An important difference between classical drugs of abuse and AAS is that the latter are not ingested to achieve an immediate “high” of acute intoxication but, instead, are consumed over a preplanned course of many weeks to achieve a delayed reward of increased muscularity. Therefore, the existing DSM-IV criteria for substance dependence, which were designed primarily for acutely intoxicating drugs, do not apply precisely to AAS. For example, criteria such as “the substance is often taken in larger amounts...than was intended” and “important social, occupational, or recreational activities are given up or reduced because of substance use” apply more easily to alcohol or cocaine than to AAS. But these considerations should not obscure the fact that AAS have definite psychoactive effects, including a potential for addiction, which is likely underestimated because attention has focused on the drugs’ muscle-building properties (1).
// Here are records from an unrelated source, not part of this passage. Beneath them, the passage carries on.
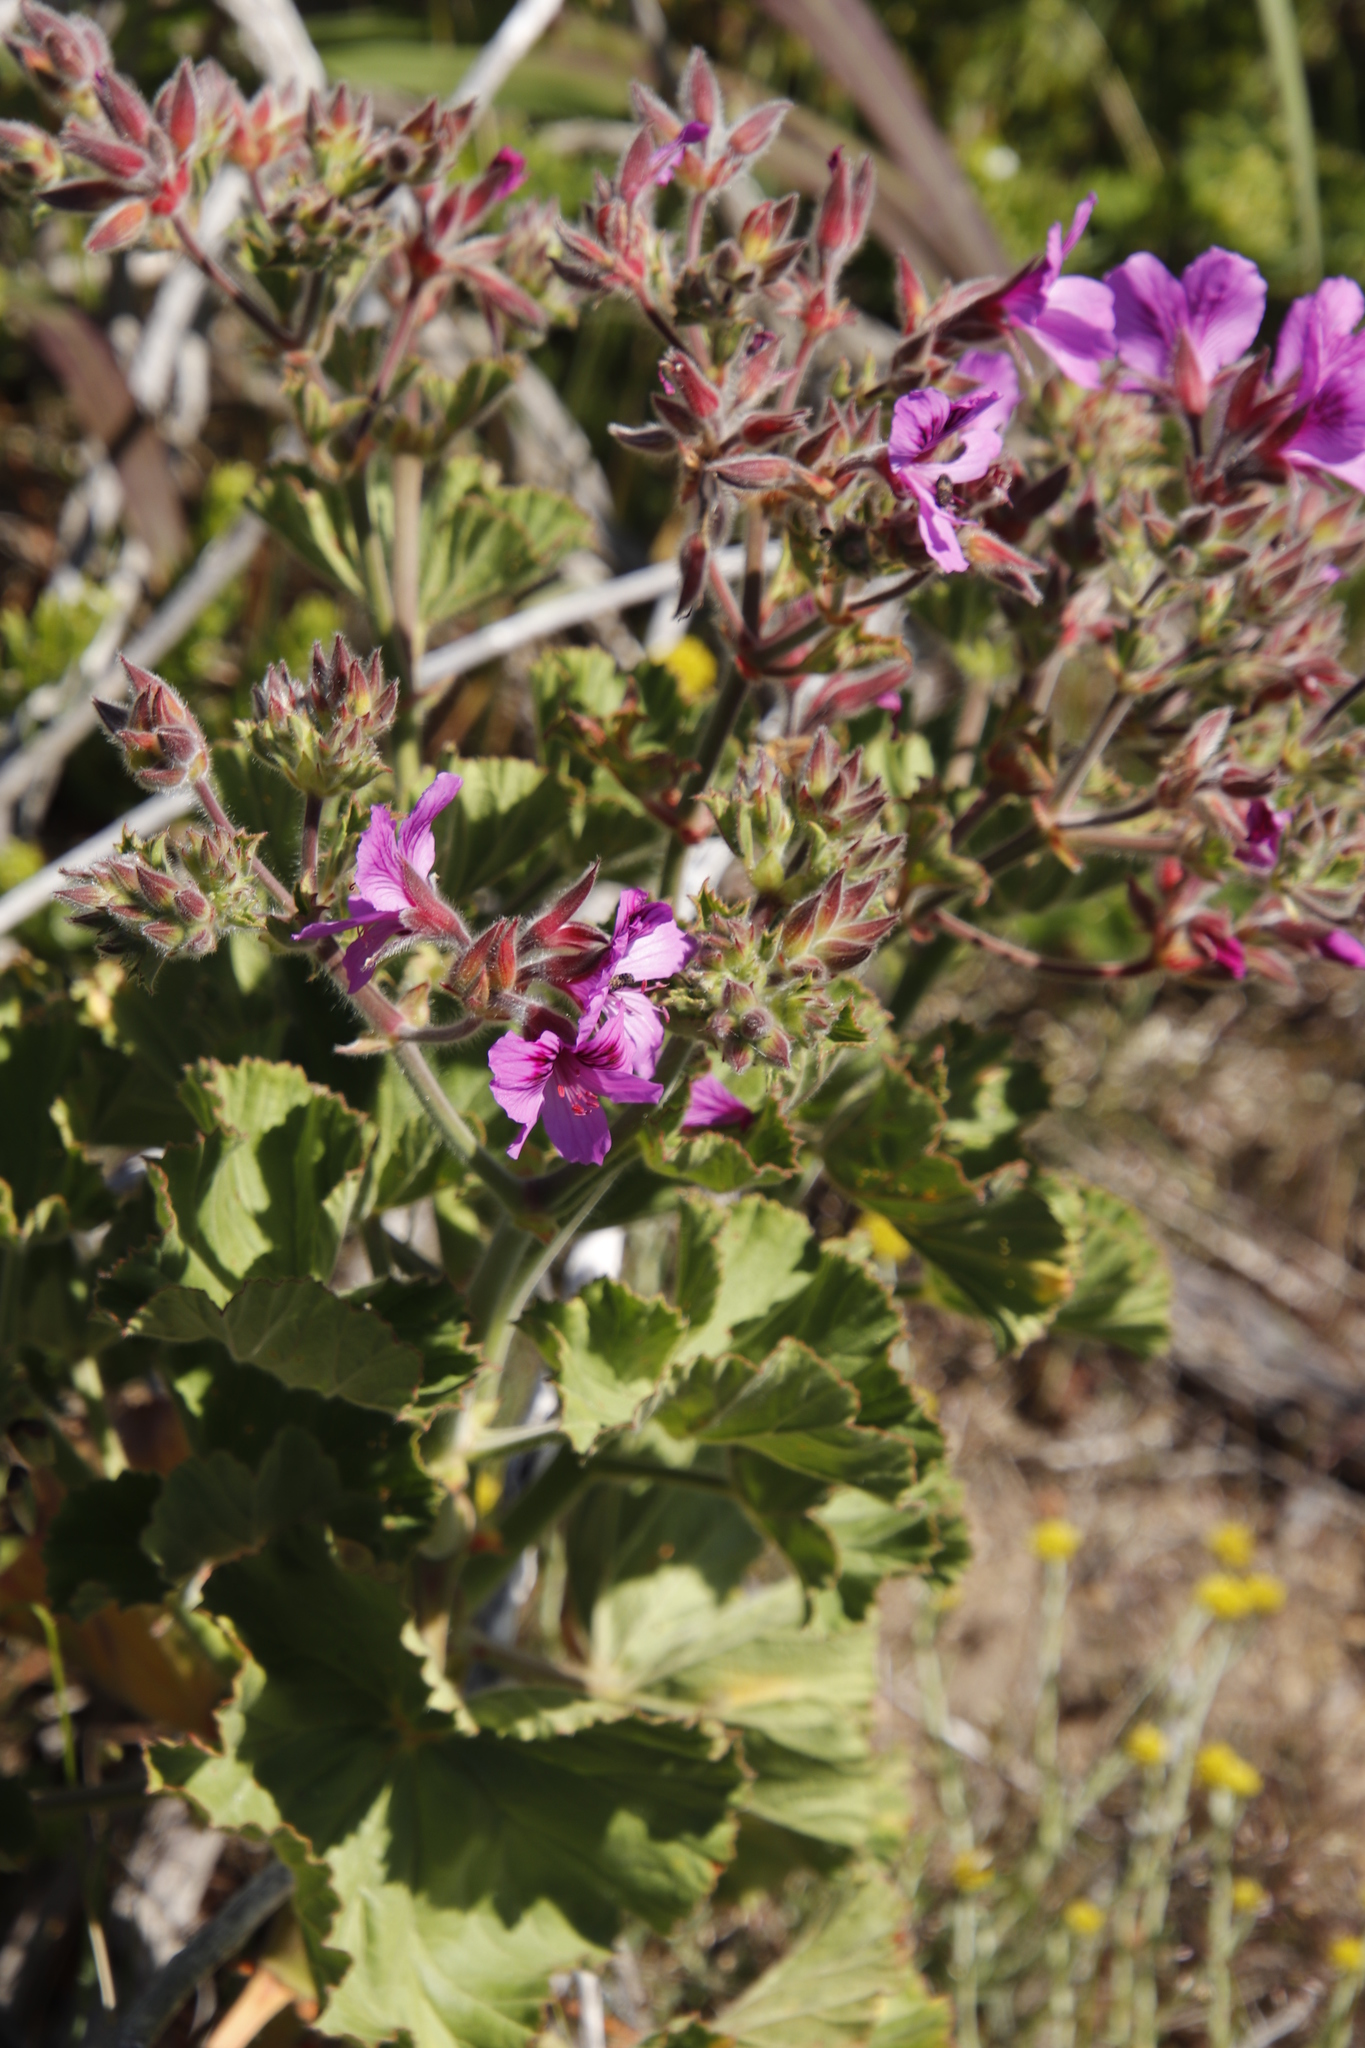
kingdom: Plantae
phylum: Tracheophyta
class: Magnoliopsida
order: Geraniales
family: Geraniaceae
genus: Pelargonium
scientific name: Pelargonium cucullatum
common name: Tree pelargonium
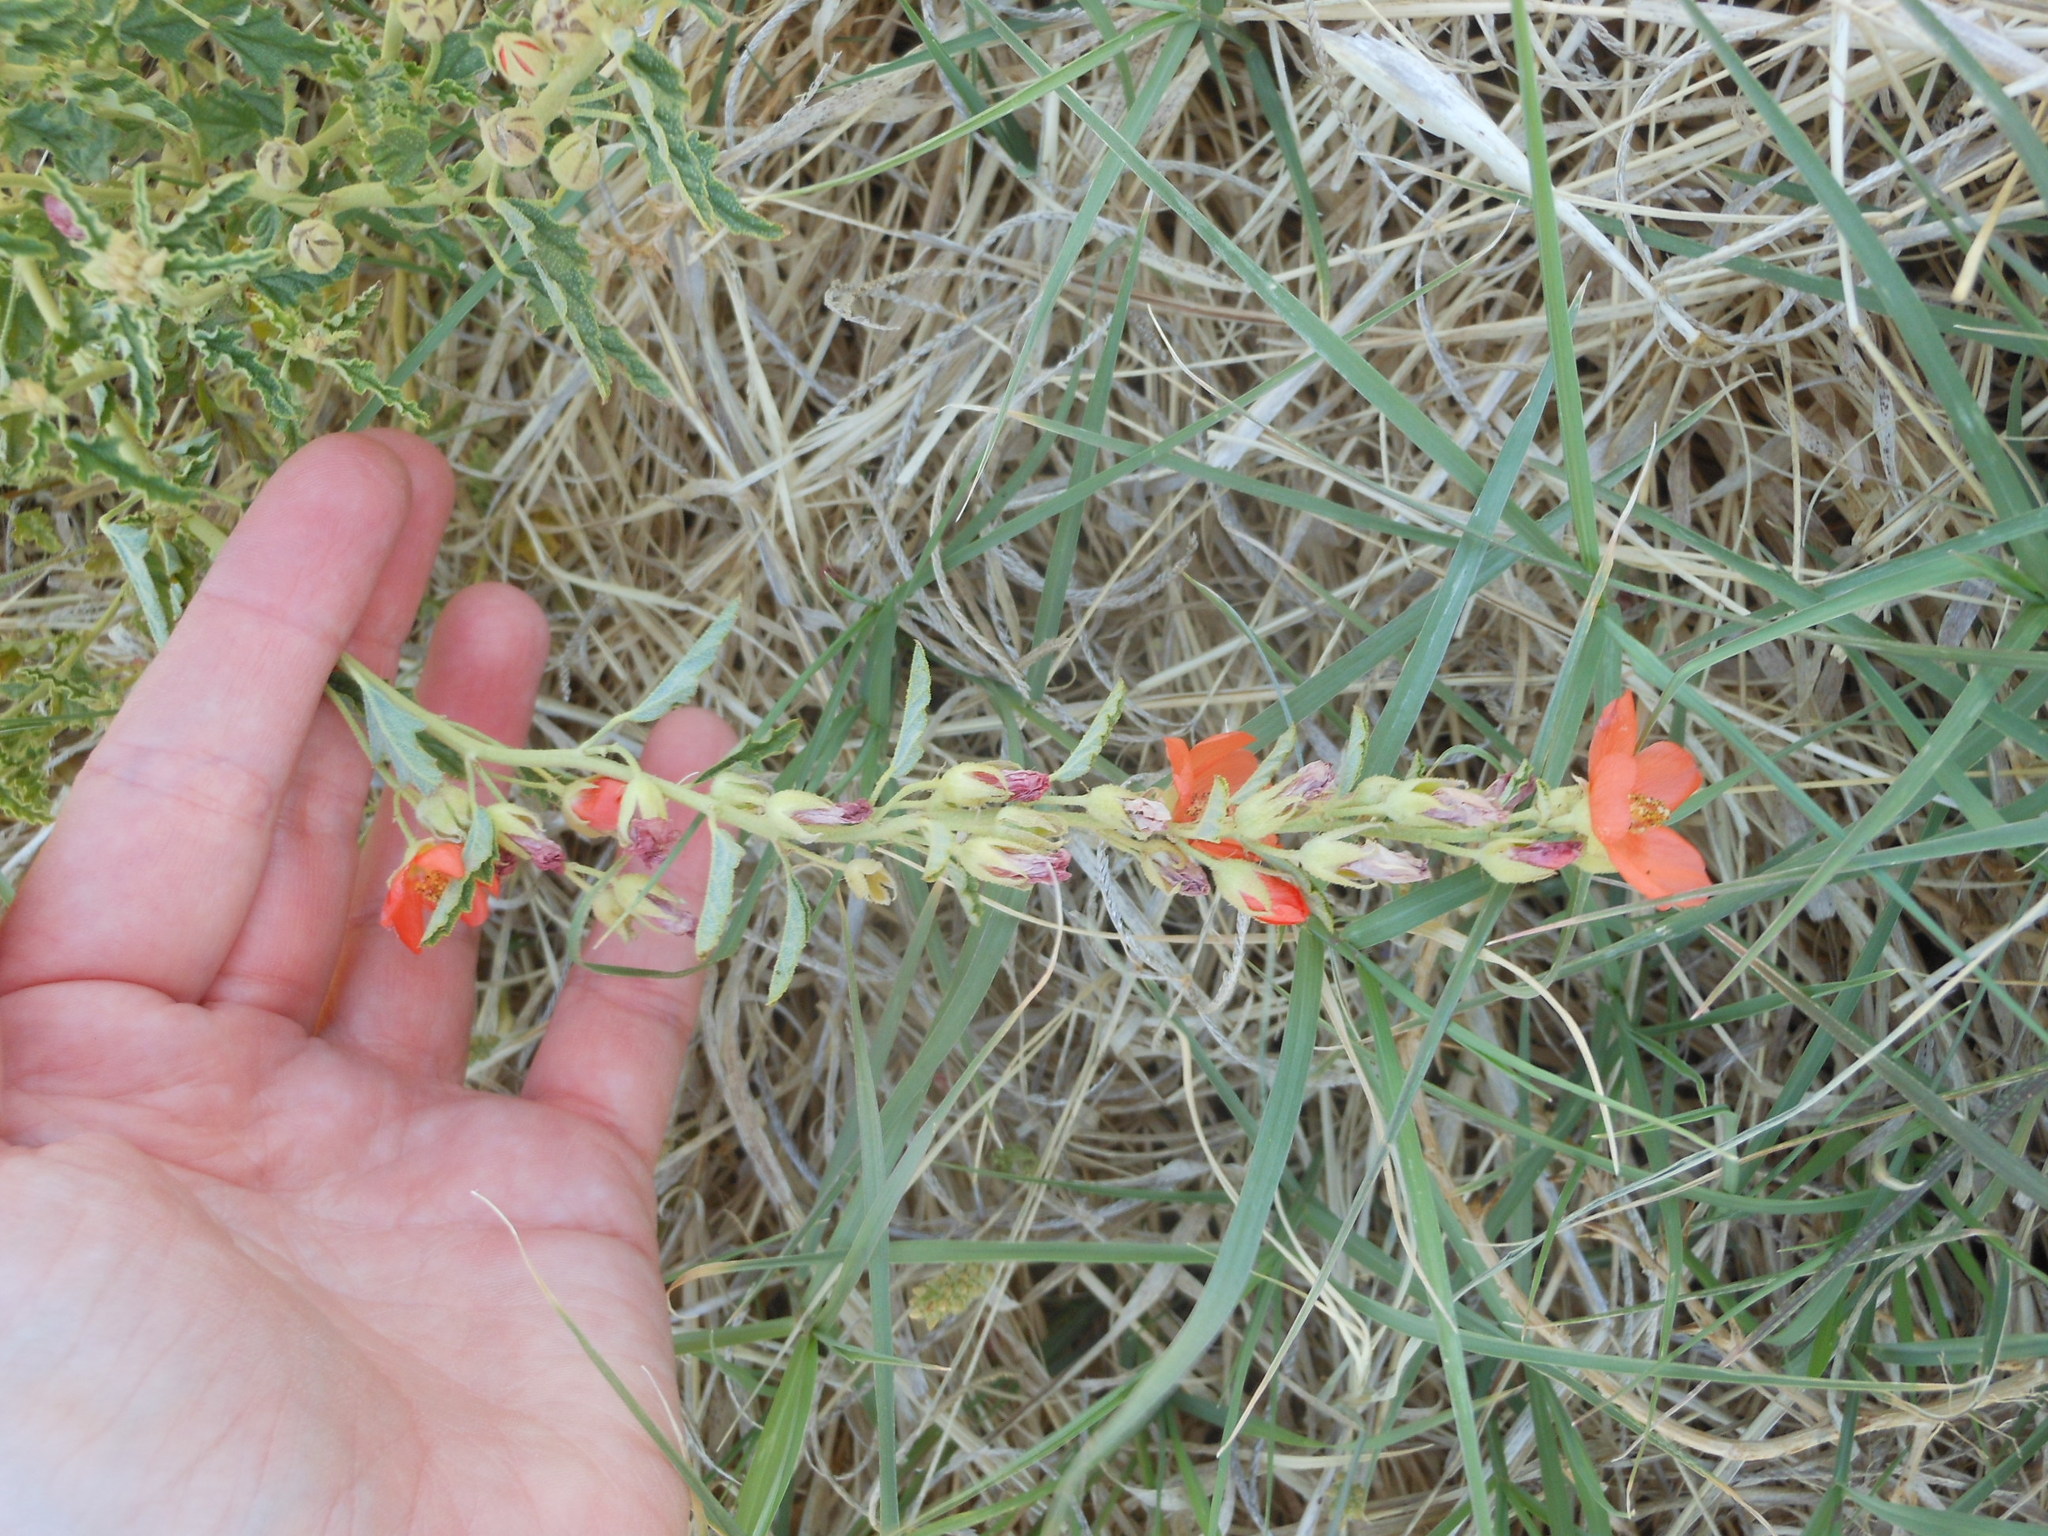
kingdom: Plantae
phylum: Tracheophyta
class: Magnoliopsida
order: Malvales
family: Malvaceae
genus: Sphaeralcea
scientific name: Sphaeralcea hastulata
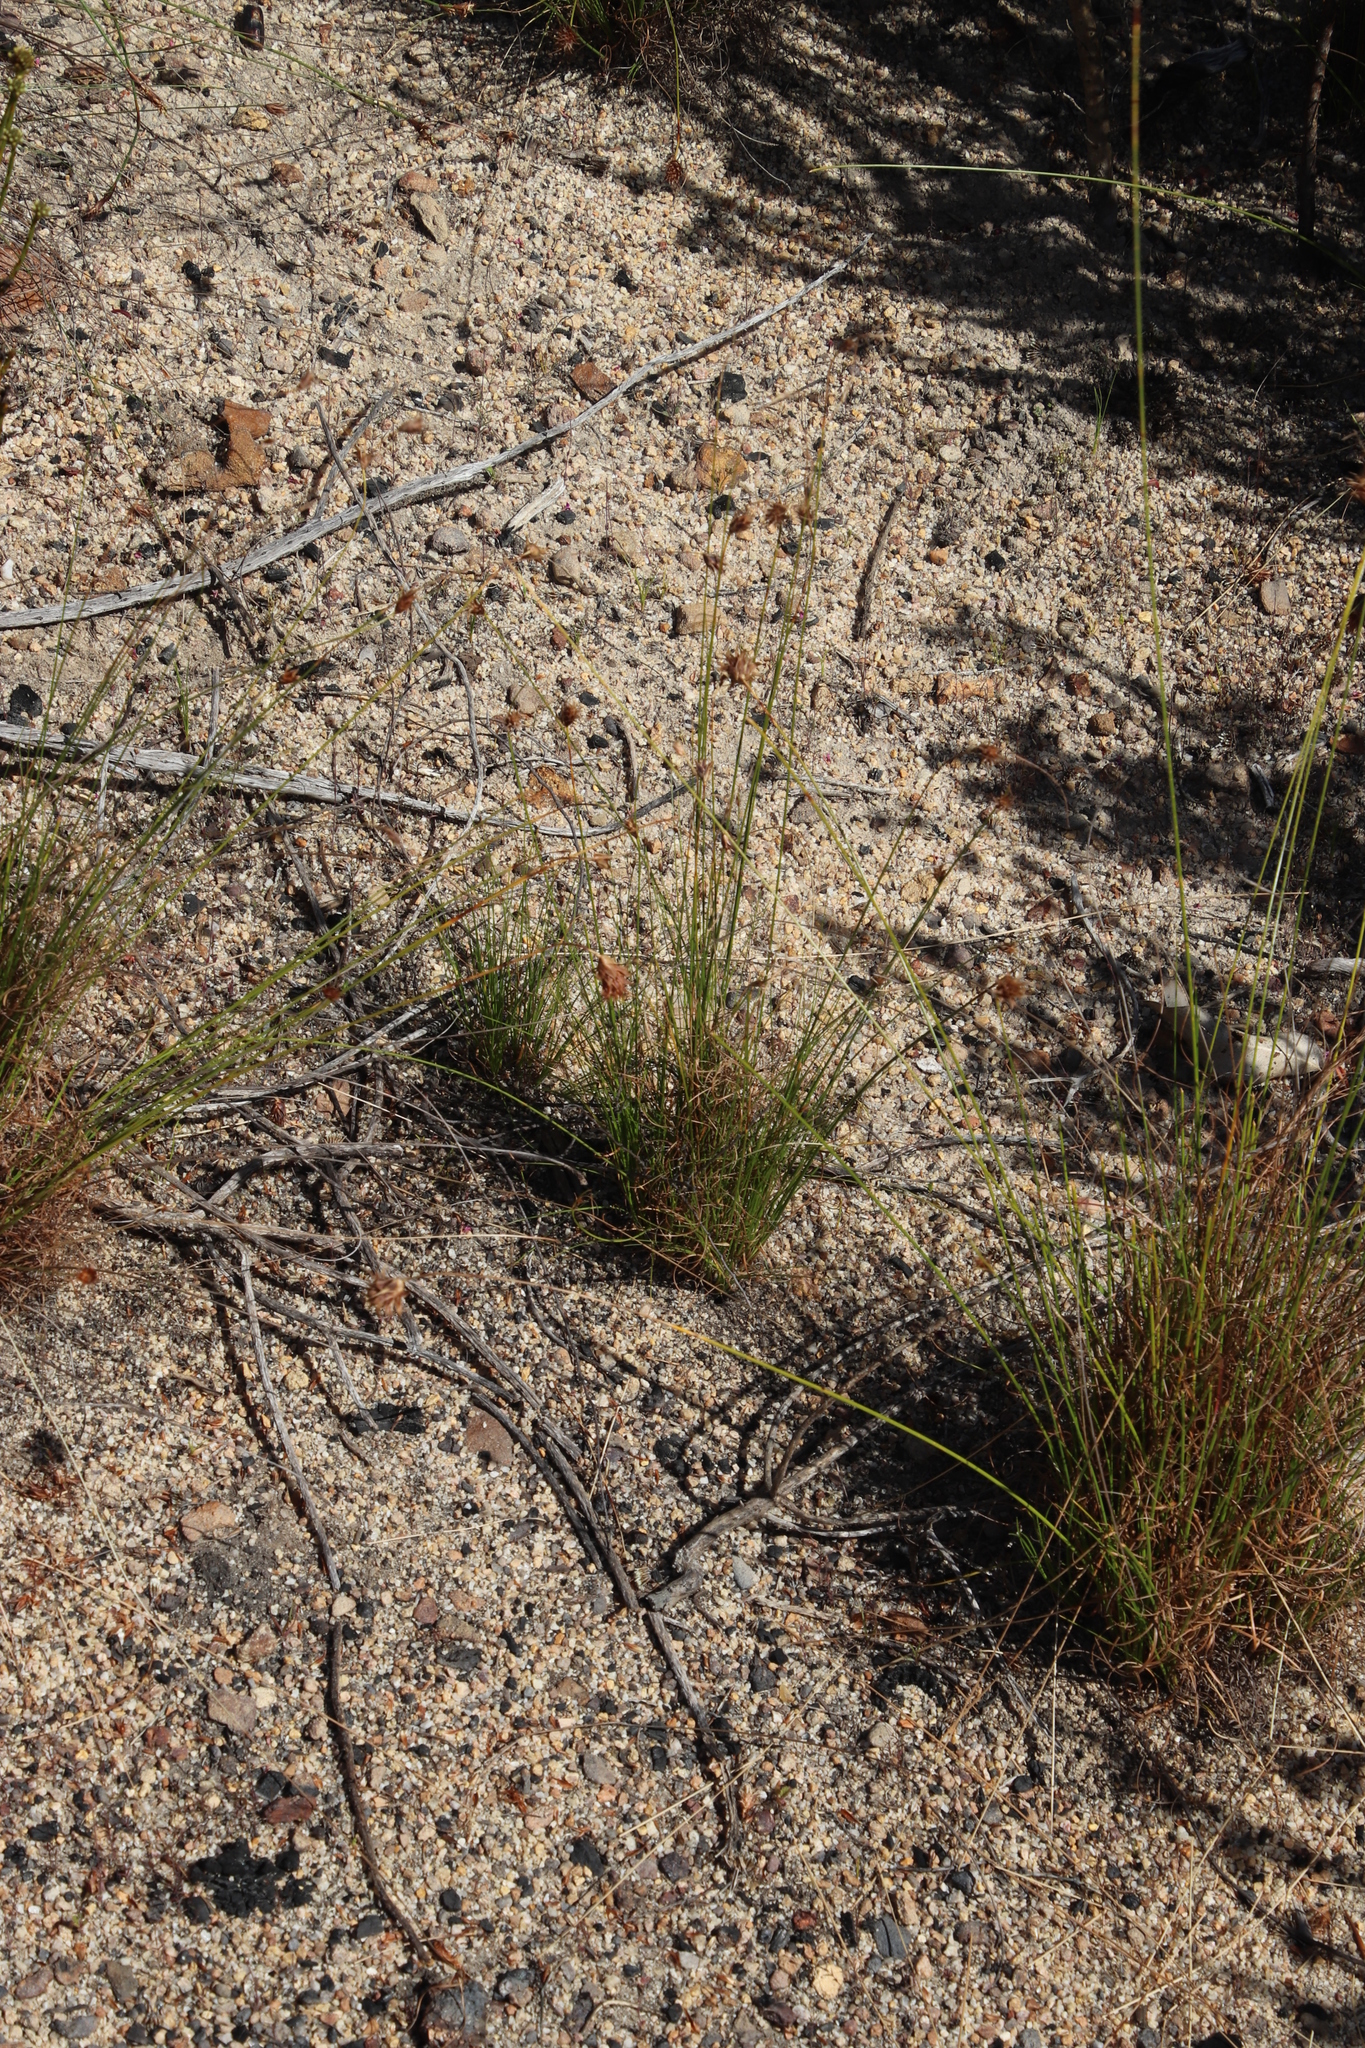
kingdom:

On the basis of the available literature (2–4, 10) and clinical experience with AAS-dependent individuals, we suggest that the existing DSM criteria be adapted for diagnosing AAS dependence with only small interpretive changes (Figure 1). Presently, AAS are the only major class of drugs scheduled by the Drug Enforcement Administration for which DSM-IV does not explicitly recognize a dependence syndrome (11); this omission could be rectified in DSM-V by offering these proposed interpretations for AAS dependence in the substance dependence section. Alternatively, DSM-V could initially propose these criteria only for research purposes, pending further evidence of their reliability and validity. In either case, clarified criteria for AAS dependence will likely improve recognition of this diagnosis among clinicians and researchers encountering the syndrome, and they should stimulate increased attention to this emerging public health problem.